++++ Gekozen fragment ++++

Het is niet zo dat roken de ontspanning en gezelligheid bevordert. Het is zo dat een rookverslaafde zich pas kan ontspannen als hij even bevrijd is van de dwanggedachte aan roken. Toen ik nog rookte (ik heb 25 jaar gerookt) vond ik roken eigenlijk alleen echt lekker als er iets te drinken bij was: koffie, frisdrank of een glaasje port. Zodra ik met een paar vrienden en vriendinnen op een terrasje neerstreek, begonnen zij meteen gezellig met elkaar te babbelen (inderdaad, niet-rokers). Ik had vooral zin in een sigaret, en keek spiedend rond waar de ober bleef. Ook nadat we besteld hadden, bleef ik onrustig om me heen kijken. Als het wat langer duurde, raakte ik geïrriteerd. Ik was nauwelijks in staat om mee te doen aan de gezellige conversatie van de anderen. Totdat de cappuccino gebracht werd en ik eindelijk een sigaret kon roken. Zo werd het voor mij pas gezellig na het opsteken van een sigaret. Was het nu de sigaret die de gezelligheid veroorzaakte? Welnee, het wás al gezellig, alleen kon ik er niet van genieten voordat ik mijn ontwenningsstress, de dwanggedachten, de ‘zin’ in een sigaret, had uitgeschakeld met een sigaret.

++++ Gegevensset ++++

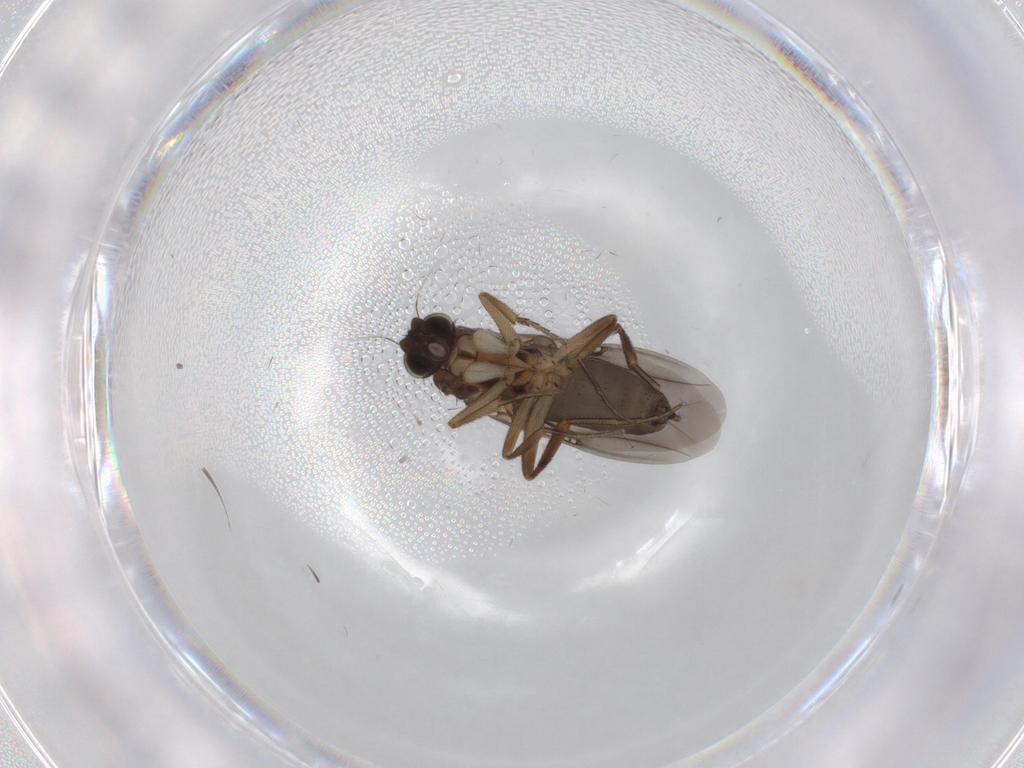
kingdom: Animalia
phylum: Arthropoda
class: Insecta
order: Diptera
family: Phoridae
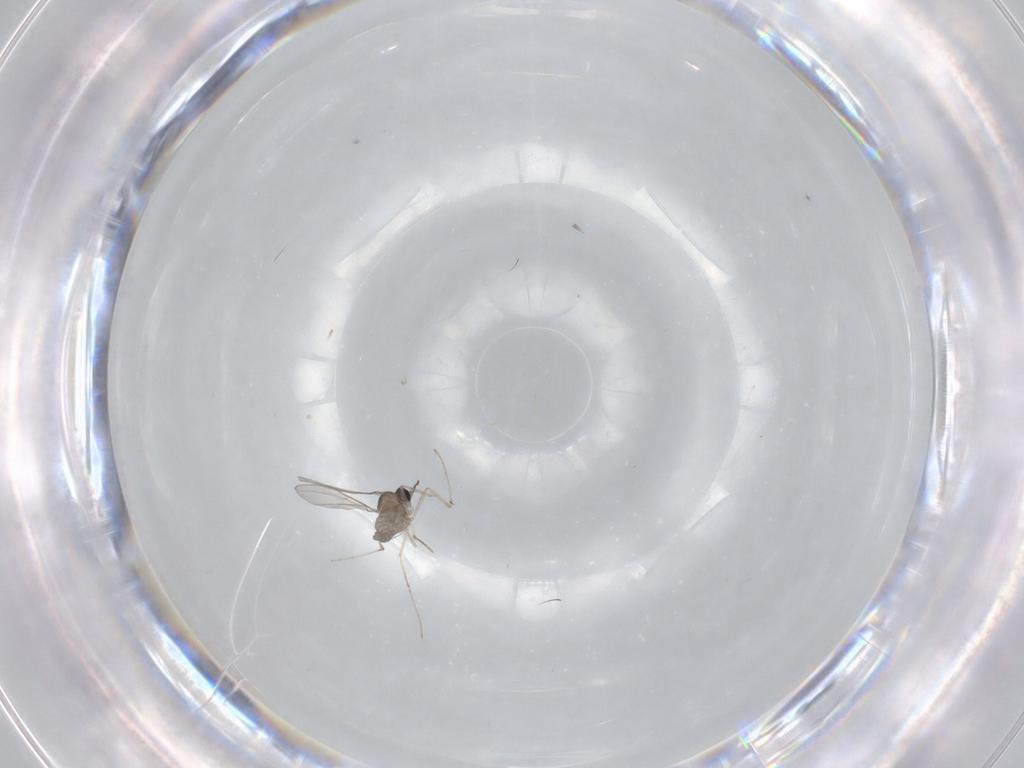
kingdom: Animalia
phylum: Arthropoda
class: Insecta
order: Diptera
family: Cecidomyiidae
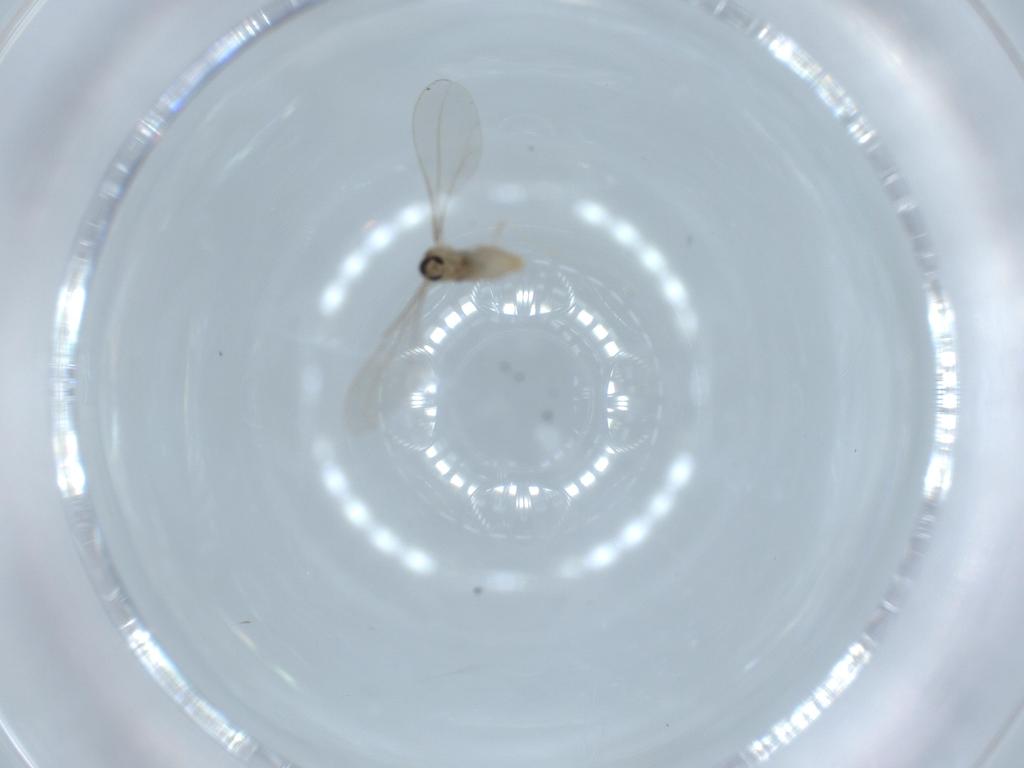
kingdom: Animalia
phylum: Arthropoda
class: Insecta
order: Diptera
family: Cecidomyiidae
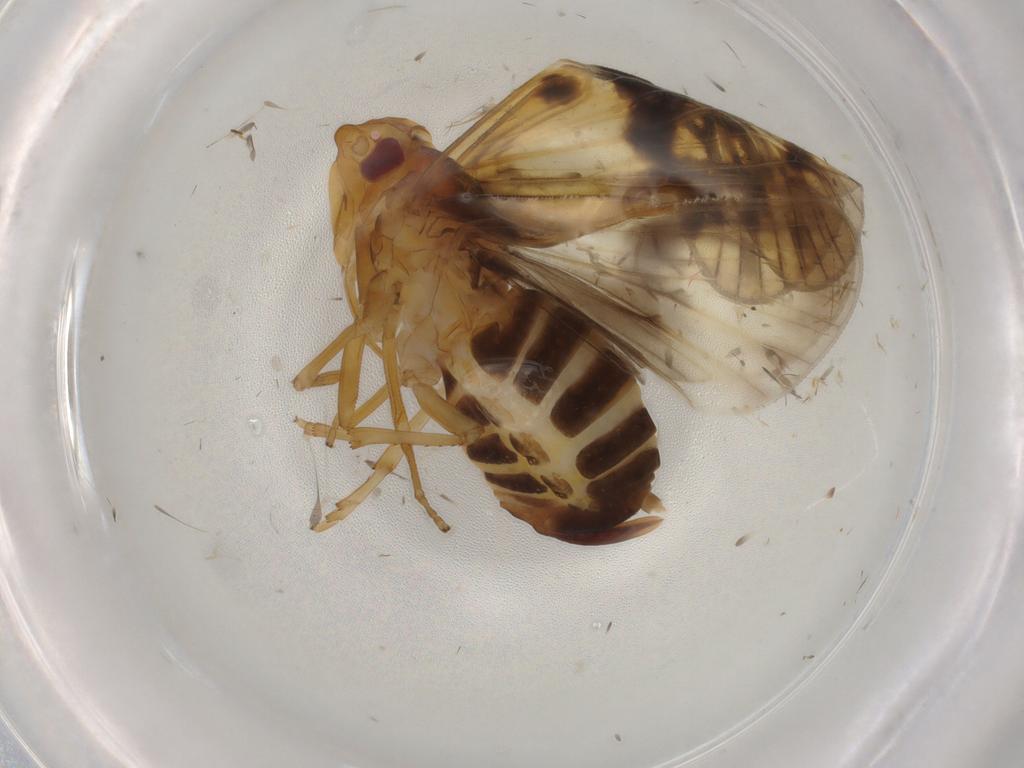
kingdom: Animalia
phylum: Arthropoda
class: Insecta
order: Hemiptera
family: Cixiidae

++++
++++ Gegevensset ++++

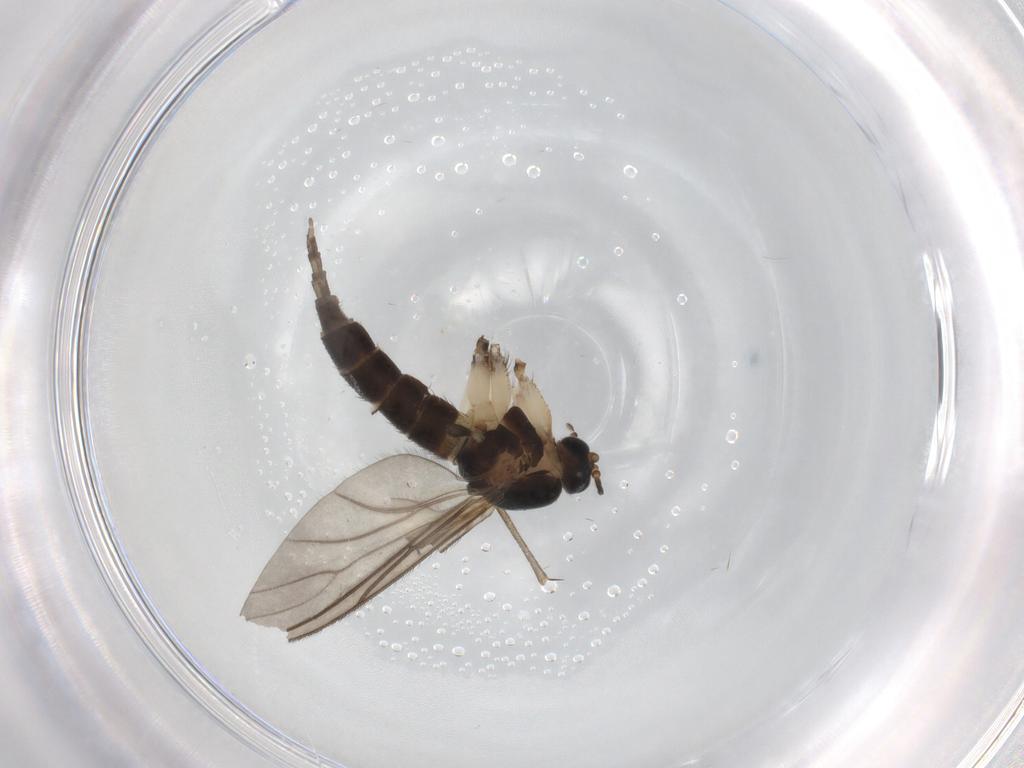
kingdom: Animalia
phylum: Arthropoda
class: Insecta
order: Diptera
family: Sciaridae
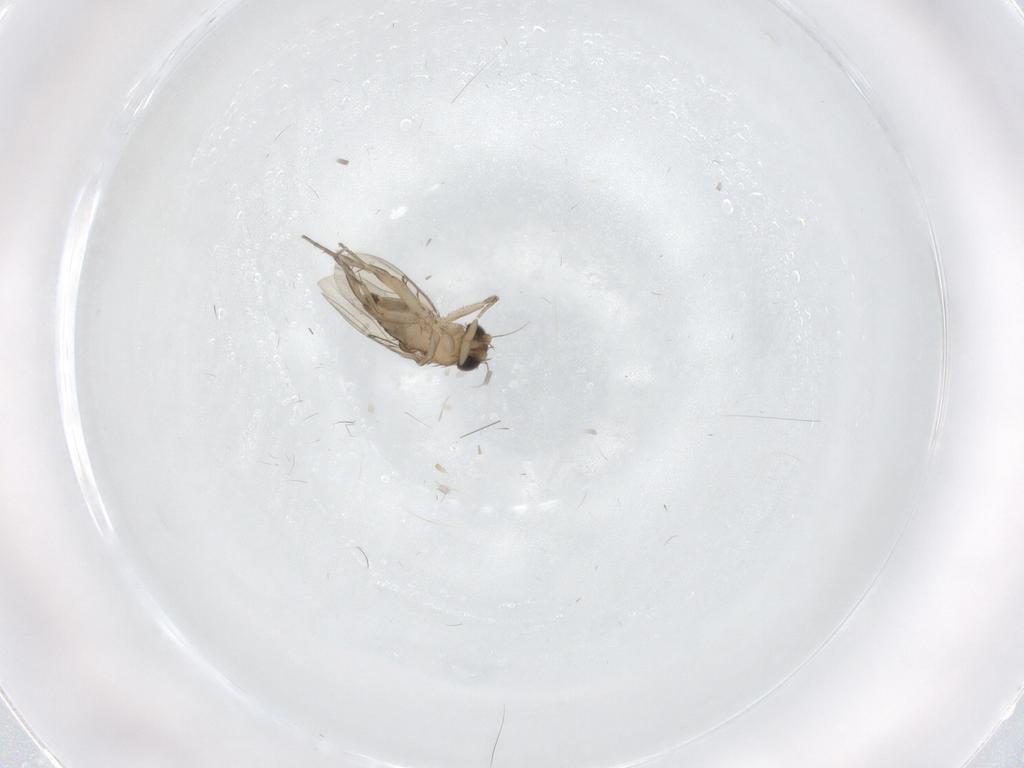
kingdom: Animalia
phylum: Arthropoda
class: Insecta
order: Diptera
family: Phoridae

++++
++++ Gegevensset ++++

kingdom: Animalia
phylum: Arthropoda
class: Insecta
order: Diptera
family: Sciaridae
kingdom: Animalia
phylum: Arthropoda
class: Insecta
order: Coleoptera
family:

++++

Uit te voeren:
(1) Hoeveel jaar heeft de ik-persoon in het fragment over roken gerookt?
(2) Schrijf het fragment over roken en gezelligheid verder, te beginnen na de laatste zin.

De antwoorden:
(1) 25 jaar.

(2)
 

Het is niet zo dat roken de stress vermindert. Roken doet de stress juist toenemen. Boven op de situatiestress heb je ook nog eens last van de ontwenningsstress. Natuurlijk zorgt het opsteken van een sigaret voor vermindering van die ontwenningsstress. Daardoor wordt de totale hoeveelheid stress dus tijdelijk iets minder. Maar ook tijdens het roken blijf je altijd veel meer gestresst dan je zou zijn als je een niet-roker was. Toen ik nog shag rookte, draaide ik voordat ik aan een moeilijk telefoongesprek begon, altijd enkele reserveshagjes. Ik was bang dat ik tijdens het gesprek zonder rookwaar zou komen te zitten. Deze afhankelijkheid doet afbreuk aan je zelfverzekerdheid, waardoor je in moeilijke situaties meer stress voelt.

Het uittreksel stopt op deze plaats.